Chronic fatigue syndrome not caused by XMRV virus, study finds

December 22, 2010 - 0:0

A team from University College London, the Wellcome Trust Sanger Institute, and University of Oxford, all in England, says previous research linking the virus to chronic fatigue syndrome (CFS) was flawed because of contamination of mouse cell DNA samples in the laboratory.
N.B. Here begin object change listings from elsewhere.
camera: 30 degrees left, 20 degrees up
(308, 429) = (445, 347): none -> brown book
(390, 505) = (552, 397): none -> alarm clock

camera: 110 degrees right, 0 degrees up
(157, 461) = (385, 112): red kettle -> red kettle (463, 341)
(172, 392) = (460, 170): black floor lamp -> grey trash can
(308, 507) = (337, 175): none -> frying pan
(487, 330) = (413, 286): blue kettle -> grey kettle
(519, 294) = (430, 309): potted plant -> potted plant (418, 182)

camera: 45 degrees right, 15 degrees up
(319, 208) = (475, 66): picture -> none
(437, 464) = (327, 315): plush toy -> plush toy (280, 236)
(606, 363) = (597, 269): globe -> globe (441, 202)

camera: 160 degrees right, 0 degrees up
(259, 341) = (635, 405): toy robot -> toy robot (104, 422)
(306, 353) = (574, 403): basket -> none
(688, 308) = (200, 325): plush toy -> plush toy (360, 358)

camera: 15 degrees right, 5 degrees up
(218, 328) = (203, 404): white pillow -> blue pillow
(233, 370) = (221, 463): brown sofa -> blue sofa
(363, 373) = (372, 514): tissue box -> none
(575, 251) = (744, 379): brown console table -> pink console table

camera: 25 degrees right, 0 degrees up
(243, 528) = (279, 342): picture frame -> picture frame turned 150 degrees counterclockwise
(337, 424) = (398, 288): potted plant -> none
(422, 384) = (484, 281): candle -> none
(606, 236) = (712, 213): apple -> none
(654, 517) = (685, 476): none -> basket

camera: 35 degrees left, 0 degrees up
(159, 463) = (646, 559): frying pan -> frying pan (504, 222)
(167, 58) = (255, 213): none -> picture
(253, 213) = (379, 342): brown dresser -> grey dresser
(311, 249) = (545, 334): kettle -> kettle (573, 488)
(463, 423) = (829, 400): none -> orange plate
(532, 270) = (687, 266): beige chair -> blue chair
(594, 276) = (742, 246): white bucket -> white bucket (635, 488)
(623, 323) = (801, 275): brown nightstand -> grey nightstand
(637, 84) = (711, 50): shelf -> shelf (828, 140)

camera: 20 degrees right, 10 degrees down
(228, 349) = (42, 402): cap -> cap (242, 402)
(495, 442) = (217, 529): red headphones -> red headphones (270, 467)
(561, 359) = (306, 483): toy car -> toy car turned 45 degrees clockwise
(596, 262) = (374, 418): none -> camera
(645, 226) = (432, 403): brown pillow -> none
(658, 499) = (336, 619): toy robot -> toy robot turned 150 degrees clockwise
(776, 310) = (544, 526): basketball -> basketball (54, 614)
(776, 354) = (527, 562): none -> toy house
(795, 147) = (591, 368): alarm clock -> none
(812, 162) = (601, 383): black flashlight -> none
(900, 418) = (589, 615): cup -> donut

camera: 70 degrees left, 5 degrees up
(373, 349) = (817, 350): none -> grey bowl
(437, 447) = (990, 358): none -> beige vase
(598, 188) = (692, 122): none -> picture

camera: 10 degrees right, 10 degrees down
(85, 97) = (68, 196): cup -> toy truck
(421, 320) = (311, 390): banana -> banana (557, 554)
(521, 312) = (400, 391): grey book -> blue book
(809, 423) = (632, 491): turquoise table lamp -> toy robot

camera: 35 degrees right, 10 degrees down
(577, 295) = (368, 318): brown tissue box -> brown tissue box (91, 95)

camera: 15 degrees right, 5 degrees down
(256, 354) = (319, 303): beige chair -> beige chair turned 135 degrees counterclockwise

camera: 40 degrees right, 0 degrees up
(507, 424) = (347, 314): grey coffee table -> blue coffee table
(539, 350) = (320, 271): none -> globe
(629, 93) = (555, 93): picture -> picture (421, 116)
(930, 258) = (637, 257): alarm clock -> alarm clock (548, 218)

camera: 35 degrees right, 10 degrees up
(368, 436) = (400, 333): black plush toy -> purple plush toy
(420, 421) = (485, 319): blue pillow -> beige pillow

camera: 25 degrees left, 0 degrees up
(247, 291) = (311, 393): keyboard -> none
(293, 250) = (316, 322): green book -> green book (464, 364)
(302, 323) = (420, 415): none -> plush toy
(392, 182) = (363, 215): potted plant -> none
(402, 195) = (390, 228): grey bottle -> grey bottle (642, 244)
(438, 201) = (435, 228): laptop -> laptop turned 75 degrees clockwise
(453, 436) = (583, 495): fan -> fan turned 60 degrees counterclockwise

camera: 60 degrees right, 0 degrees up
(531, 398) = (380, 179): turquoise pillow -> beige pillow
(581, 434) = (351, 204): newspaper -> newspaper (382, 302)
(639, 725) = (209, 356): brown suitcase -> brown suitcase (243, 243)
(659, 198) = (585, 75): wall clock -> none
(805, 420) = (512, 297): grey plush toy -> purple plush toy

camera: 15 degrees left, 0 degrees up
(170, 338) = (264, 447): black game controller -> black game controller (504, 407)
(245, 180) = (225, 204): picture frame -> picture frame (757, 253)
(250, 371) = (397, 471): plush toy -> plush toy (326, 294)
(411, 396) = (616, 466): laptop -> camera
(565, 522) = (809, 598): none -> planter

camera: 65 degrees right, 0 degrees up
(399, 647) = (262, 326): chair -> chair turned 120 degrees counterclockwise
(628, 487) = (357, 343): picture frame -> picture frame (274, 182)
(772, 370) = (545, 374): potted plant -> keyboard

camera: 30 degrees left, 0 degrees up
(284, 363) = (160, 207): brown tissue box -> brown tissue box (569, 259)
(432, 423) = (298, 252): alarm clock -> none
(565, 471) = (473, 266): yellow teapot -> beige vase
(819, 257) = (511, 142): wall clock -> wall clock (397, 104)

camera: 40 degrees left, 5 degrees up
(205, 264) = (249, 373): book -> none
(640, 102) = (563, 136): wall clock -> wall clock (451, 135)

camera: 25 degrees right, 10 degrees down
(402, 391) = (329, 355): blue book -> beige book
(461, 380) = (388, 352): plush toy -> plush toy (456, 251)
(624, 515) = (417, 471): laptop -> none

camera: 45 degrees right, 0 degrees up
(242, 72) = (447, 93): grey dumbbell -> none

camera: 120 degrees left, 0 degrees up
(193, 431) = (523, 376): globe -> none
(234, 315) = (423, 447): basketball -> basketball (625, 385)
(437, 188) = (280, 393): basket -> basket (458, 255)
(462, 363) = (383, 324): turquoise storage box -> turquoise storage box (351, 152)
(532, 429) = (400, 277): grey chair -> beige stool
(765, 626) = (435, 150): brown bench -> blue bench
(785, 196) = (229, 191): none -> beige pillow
CFS is a disorder characterized by chronic fatigue lasting six months or longer, with several additional symptoms that may include impaired memory, unrefreshing sleep, muscle pain, sore throat, and headache.
XMRV is a recently discovered virus that is closely related to a group of retroviruses called murine leukema viruses (MLVs), which are known to cause cancer in certain mice.
XMRV was first linked to CFS in a study published in October 2009, where blood samples from chronic fatigue syndrome patients were found to have traces of the virus.
The new study, published in Retrovirology, identifies the source of XMRV in CFS samples as being cells or mouse DNA rather than infection by XMRV.
The researchers say this does not rule out a virus as cause of the condition, but XMRV is not the cause.
In a statement, professor Greg Towers, a Wellcome Trust senior research fellow at University College London, says: “Our conclusion is quite simple: XMRV is not the cause of chronic fatigue syndrome.
“All our evidence shows that the sequences from the virus genome in cell culture have contaminated human chronic fatigue syndrome and prostate cancer samples.”
However, he stresses: “It is vital to understand that we are not saying chronic fatigue syndrome does not have a virus cause -- we cannot answer that yet -- but we know it is not this virus causing it.”